Watch here:  How to stop saying this happened for a reason

Along the way, I've acquired heroes who have helped me cope with loss, and few have inspired me more than Kevin Kling.  Kevin, as you may know, was born with one deformed arm.  He's an acclaimed story-teller and writer, and in his forties he was in a near-fatal motorcycle accident in which he lost his "good" arm.  Now his deformed arm is his good arm, and his story-telling has a wider audience than ever.  You can find him at his website here:  http://www.kevinkling.com/

I wanted to give you a taste of his storytelling abilities, so I've included a poem he wrote that bolstered me a bit.  Here is Kevin's explanation, and his poem, "Tickled Pink"....

Kevin Kling: 
And so this was a song that I wrote....when you were feeling your best, my mom would say, "You're in the pink," which meant that your insides were pink. And so this poem is called "Tickled Pink":



"At times in our pink innocence, we lie fallow, composting waiting to grow. And other times we rush headlong like so many of our ancestors. But rush headlong or lie fallow, it doesn't matter.


Storyteller, Kevin Kling
One day you'll round a corner, your path is shifted. In a blink, something is missing. It's stolen, misplaced, it's gone. Your heart, a memory, a limb, a promise...... a person. Your innocence is gone, and now your journey has changed. Your path, as though channeled through a spectrum, is refracted and has left you pointed in a new direction. Some won't approve. Some will want the other you. And some will cry that you've left it all. But what has happened, has happened, and cannot be undone.

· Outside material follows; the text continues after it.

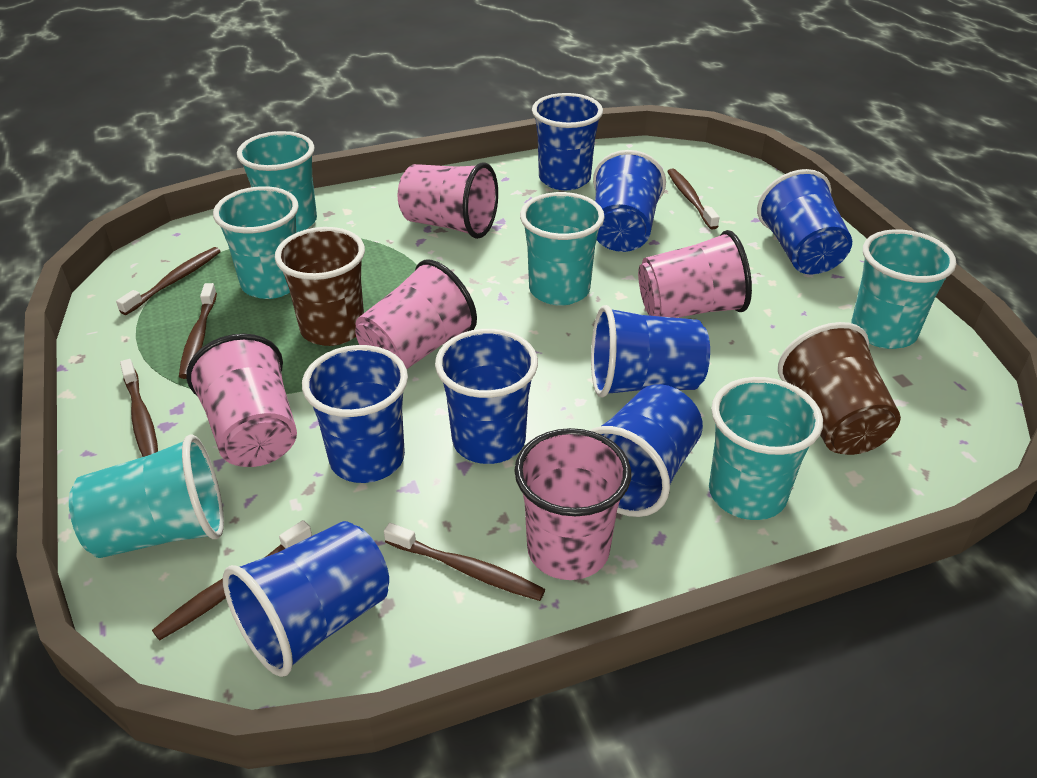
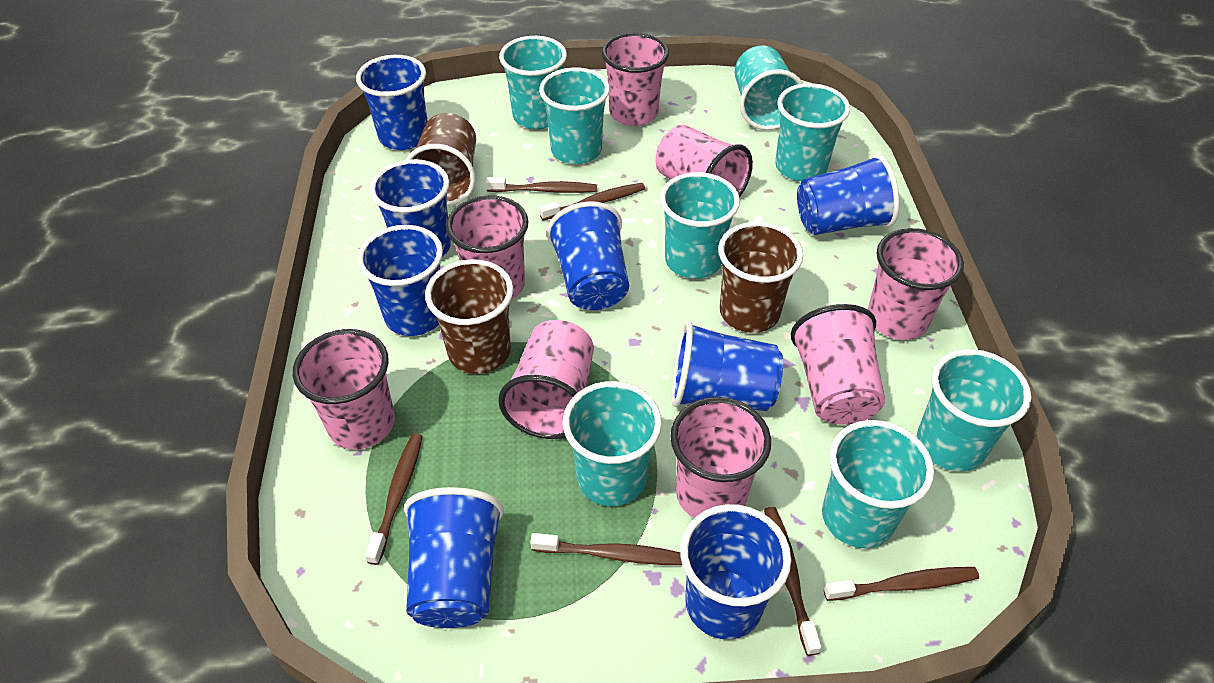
brown cup: [275,227,365,346] [778,322,901,455] = 2 -> [406,113,476,206] [425,259,513,374] [718,222,803,333] = 3
pink cup: [186,334,297,467] [355,260,477,369] [398,162,498,239] [514,428,631,580] [638,230,752,318] = 5 -> [293,329,395,450] [446,195,529,300] [498,320,594,439] [602,33,669,126] [656,125,753,197] [670,397,771,518] [791,304,885,425] [868,228,964,340] = 8
turquoise cup: [69,435,224,558] [213,186,299,299] [237,131,317,233] [520,192,605,305] [709,377,823,520] [851,229,956,349] = 6 -> [499,36,567,129] [539,67,610,164] [563,381,662,506] [660,172,740,279] [735,45,803,130] [775,83,850,181] [822,420,934,548] [917,349,1031,471] = 8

We pay for our laughter. We pay to weep. Knowledge is not cheap. To survive we must return to our senses, touch, taste, smell, sight, sound. We must let our spirit guide us, our spirit that lives in breath. With each breath we inhale, we exhale. We inspire, we expire. Every breath has a possibility of a laugh, a cry, a story, a song. Every conversation is an exchange of spirit, the words flowing bitter or sweet over the tongue. Every scar is a monument to a battle survived.




Now when you're born into loss, you grow from it. But when you experience loss later in life, you grow toward it. A slow move to an embrace, an embrace that leaves you holding tight the beauty wrapped in the grotesque, an embrace that becomes a dance, a new dance, a dance of pink."


When I listen to or read Kevin Kling, I admit that I do not feel much like a dance of pink. Not yet, anyway.  But his storytelling, Amy Bickers' story....they do one wonderful thing.  They make me feel not alone.  I think that is what telling our stories does for us and others.  Maybe you are like me and you are counting on it.